Prof. dr. Reinout van Crevel
Radboud University Medical Center – The Netherlands; Oxford University – England
Reinout van Crevel is an internist-infectious disease specialist and Professor in Global Health and Infectious Diseases at the Radboud University Medical Center and Oxford University. He works as clinician-scientist at Radboud UMC, a national referral hospital for tuberculosis and non-tuberculous mycobacterial infections. The goal of his research is to integrate patient studies and laboratory sciences to understand the ‘biology’ and improve diagnosis and management of different manifestations of TB. He has lived in Indonesia for several years leading a large multidisciplinary program on HIV prevention and management, and now leads large studies on TB meningitis in Asia and on TB and diabetes in Uganda and Tanzania.
Can immunometabolism explain how diabetes increases tuberculosis susceptibility and mortality?
Diabetes mellitus increases susceptibility to tuberculosis (TB) and worsens TB outcomes. Diabetes is also associated with drug-resistant TB. Worldwide more than 500 million people suffer from diabetes mellitus, and almost 90% of these people live in countries where TB is endemic. Diabetes is therefore a strong driver of the TB pandemic. Prof van Crevel will give a short introduction to the epidemiology and clinical presentation of diabetes-associated TB, and then discuss potential underlying mechanisms, especially related to immunometabolic alterations in diabetes and TB.
Prof. dr. Pascal Mäser
Swiss Tropical and Public Health Institute – Switzerland
Pascal Mäser graduated from the University of Basel in 1998 with a Ph.D. in microbiology. He moved on to the University of California San Diego for postdoctoral research in molecular plant physiology, and in 2002 returned to Switzerland, University of Bern, as an assistant professor for molecular parasitology. In 2009 he joined the Swiss Tropical and Public Health Institute. Currently he is associate professor for parasitology and protozoology at the University of Basel and head of the parasite chemotherapy unit of the Swiss TPH. His research focuses on drug discovery for trypanosomatid parasites and malaria.
Drug Discovery for Neglected Tropical Diseases
The estimated costs to develop a new drug exceed one billion Euro. Blockbuster drugs such as cholesterol-lowering agents will return this investment in the first year they are on the market. Drugs for neglected tropical diseases, in contrast, are unlikely to make any profit, let alone one billion; the neglected patients who are affected by neglected diseases do not represent a market.
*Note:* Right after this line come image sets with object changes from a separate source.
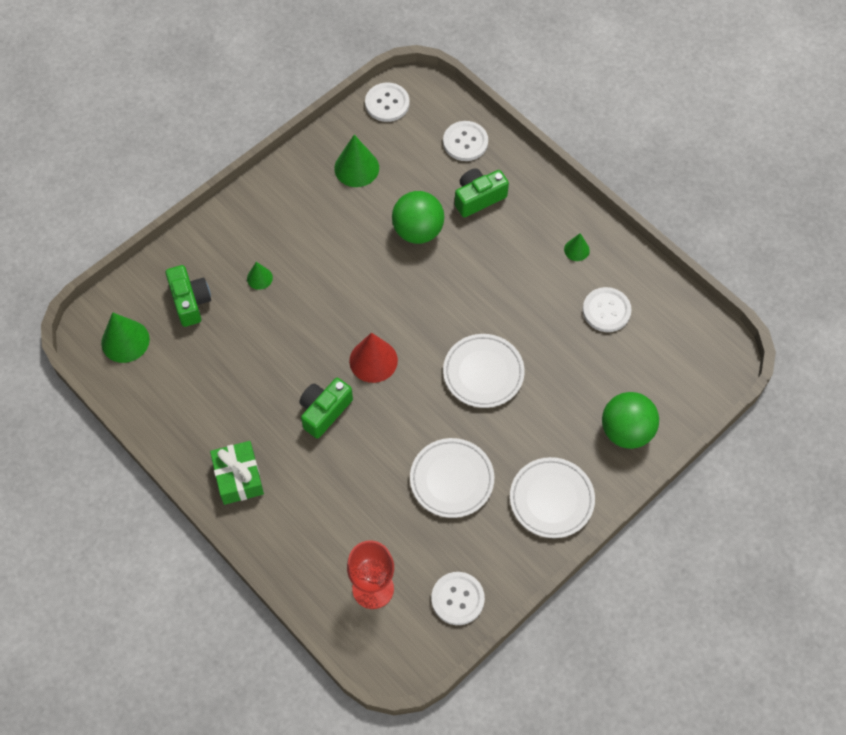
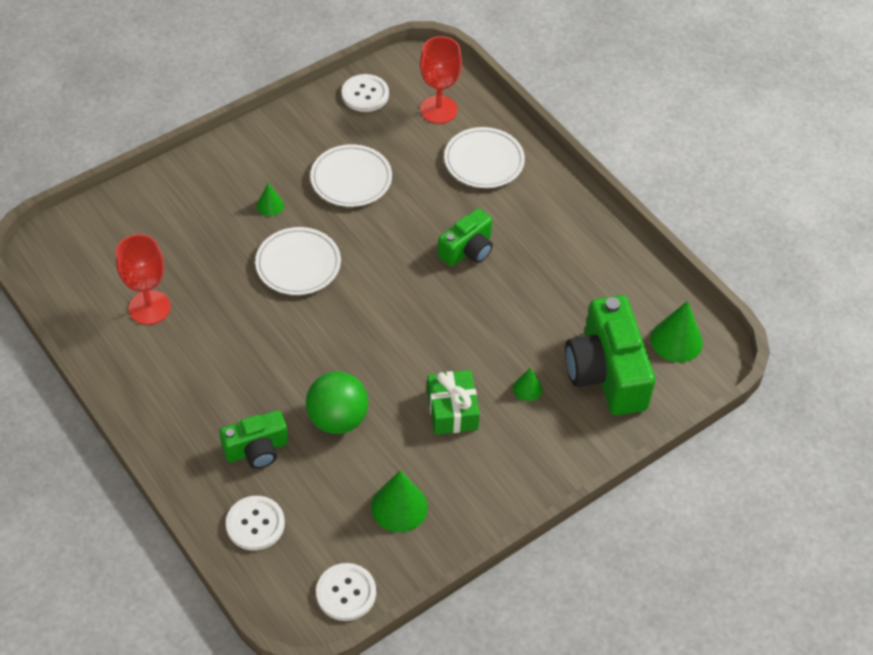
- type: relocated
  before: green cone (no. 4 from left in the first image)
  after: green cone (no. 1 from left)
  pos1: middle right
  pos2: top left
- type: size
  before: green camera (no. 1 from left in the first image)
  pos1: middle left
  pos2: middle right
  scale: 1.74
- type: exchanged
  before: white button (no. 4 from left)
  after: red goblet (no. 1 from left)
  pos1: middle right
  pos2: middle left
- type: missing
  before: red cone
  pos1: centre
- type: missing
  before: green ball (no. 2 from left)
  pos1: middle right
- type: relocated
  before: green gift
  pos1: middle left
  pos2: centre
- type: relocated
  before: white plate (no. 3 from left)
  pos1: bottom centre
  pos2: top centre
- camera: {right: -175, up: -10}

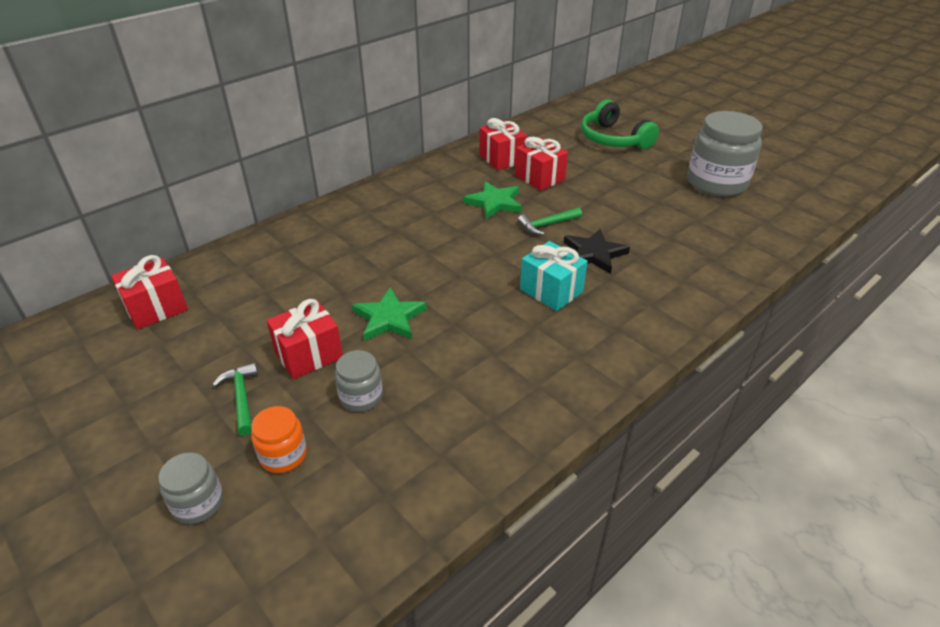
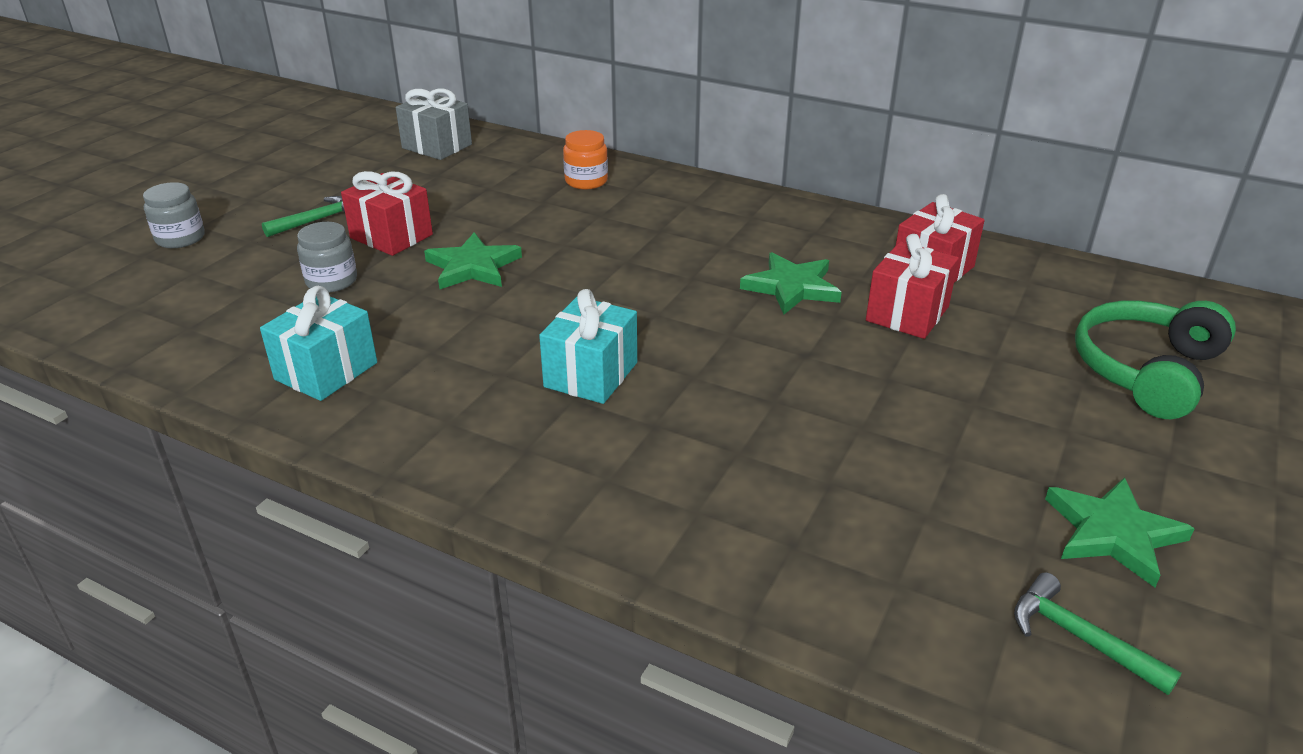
- type: exchanged
  before: grey jar (no. 3 from left)
  after: green star (no. 3 from left)
  pos1: top right
  pos2: bottom right
- type: relocated
  before: green hammer (no. 2 from left)
  pos1: centre
  pos2: bottom right
- type: missing
  before: black star
  pos1: centre
- type: colour
  before: red gift (no. 1 from left)
  after: grey gift
  pos1: middle left
  pos2: top left
- type: relocated
  before: orange jar
  pos1: bottom left
  pos2: top centre
- type: appeared
  after: turquoise gift (no. 1 from left)
  pos2: middle left
- camera: {right: 70, up: -5}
How can this dilemma be overcome? Compromises on drug quality or drug safety are not an option. Two models will be presented that have helped to replenish the development pipeline for new antiparasitic drugs: push mechanisms and pull mechanisms. The former are exemplified by product development partnerships such as the Drugs for Neglected Diseases initiative (DNDi), the latter by the Tropical Disease Priority Review Voucher Program of the U.S. Food and Drug Administration (FDA). The impact on drug discovery for neglected tropical diseases will be illustrated using the success story of fexinidazole, the fruit of a public-private partnership. Fexinidazole is the first oral drug for the treatment of human African trypanosomiasis, also known as sleeping sickness, nourishing the hope to eliminate what was once the scourge of rural Africa.